Election systems: a clarification

In the recent column on electoral fraud (15/10) I described the electoral system in the Senate until 1948 as first-past-the-post.  It was until 1917, but the result was still “winner-take-all” rather than proportional representation.

I am indebted to Mr. Geoffrey Goode, who is the President of the Proportional Representation Society of Australia (Victoria-Tasmania) Inc.  The following comes from the Society’s very informative website, http://www.prsa.org.au/  

From 1903 to 1917, multiple, or bloc, first past the post (also known as plurality or relative majority) vote, was the Senate system, as the Senate in 1902 had, as stated at the end of the previous section, rejected the Barton Government’s proposal for proportional representation for the Senate, and had provided instead for a multiple first-past-the post system with plumping prohibited.(Continued below)

 .

In 1919, the Senate’s multiple first-past-the-post system gave way to a multiple, or bloc, majority-preferential system after William Hughes’s Nationalist Government had introduced, in 1918, preferential voting for the House of Representatives, to avoid splitting of the conservative vote by the newly-formed Country Party, which supported the Nationalists in a Coalition government.

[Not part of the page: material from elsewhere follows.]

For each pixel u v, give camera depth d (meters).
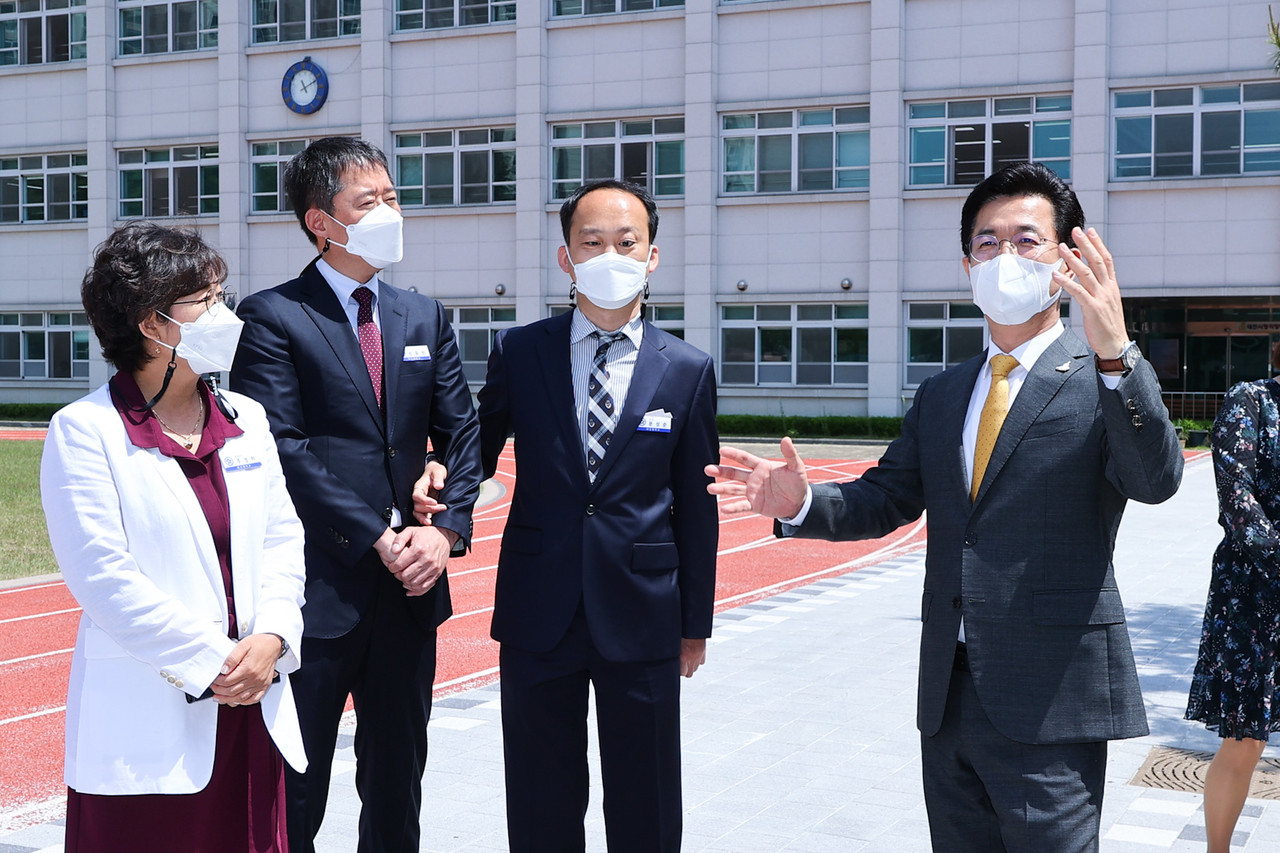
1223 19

Since then, the Coalition, in its various forms, has been the only governing group, other than the Australian Labor Party, in the Federal Parliament, and it has been the Government for most of that time.

By 1948, the decades of operation of those two systems showed that they filled Senate seats so grossly disproportionately to votes that Parliament in that year replaced the Senate’s multiple preferential system with the present quota-preferential proportional representation (PR) system. The Opposition supported the change.

The site gives this explanation of winner-take-all :

At the Winner-take-all end of the spectrum are those systems, mostly like the two different majoritorian systems above used for Australian Senate elections from 1902-46 where, like the multiple plurality system (1902-17), the candidates that gained the largest single group of votes filled all the available positions, or the multiple majority-preferential system (1919-47), where the candidates that gained a bare absolute majority of votes filled all the available positions.

At five separate periodic Senate elections, a single party won all available seats Australia-wide!

Mr. Goode adds:

While our Society obviously does not support first-past-the-post counting, we do, as shown at www.prsa.org.au/history.htm#gvt share your stated opposition to above-the-line voting.

My argument in that column was that the constitutional intention was that the House and the Senate not mirror one another.  I suggested the retention of proportional preferential voting in the Senate, but that we move to first-past- the- post in the House. 

If that is thought to be too unpalatable, the voter should not be compelled to fill every square. This is the optional preference system used in some state elections.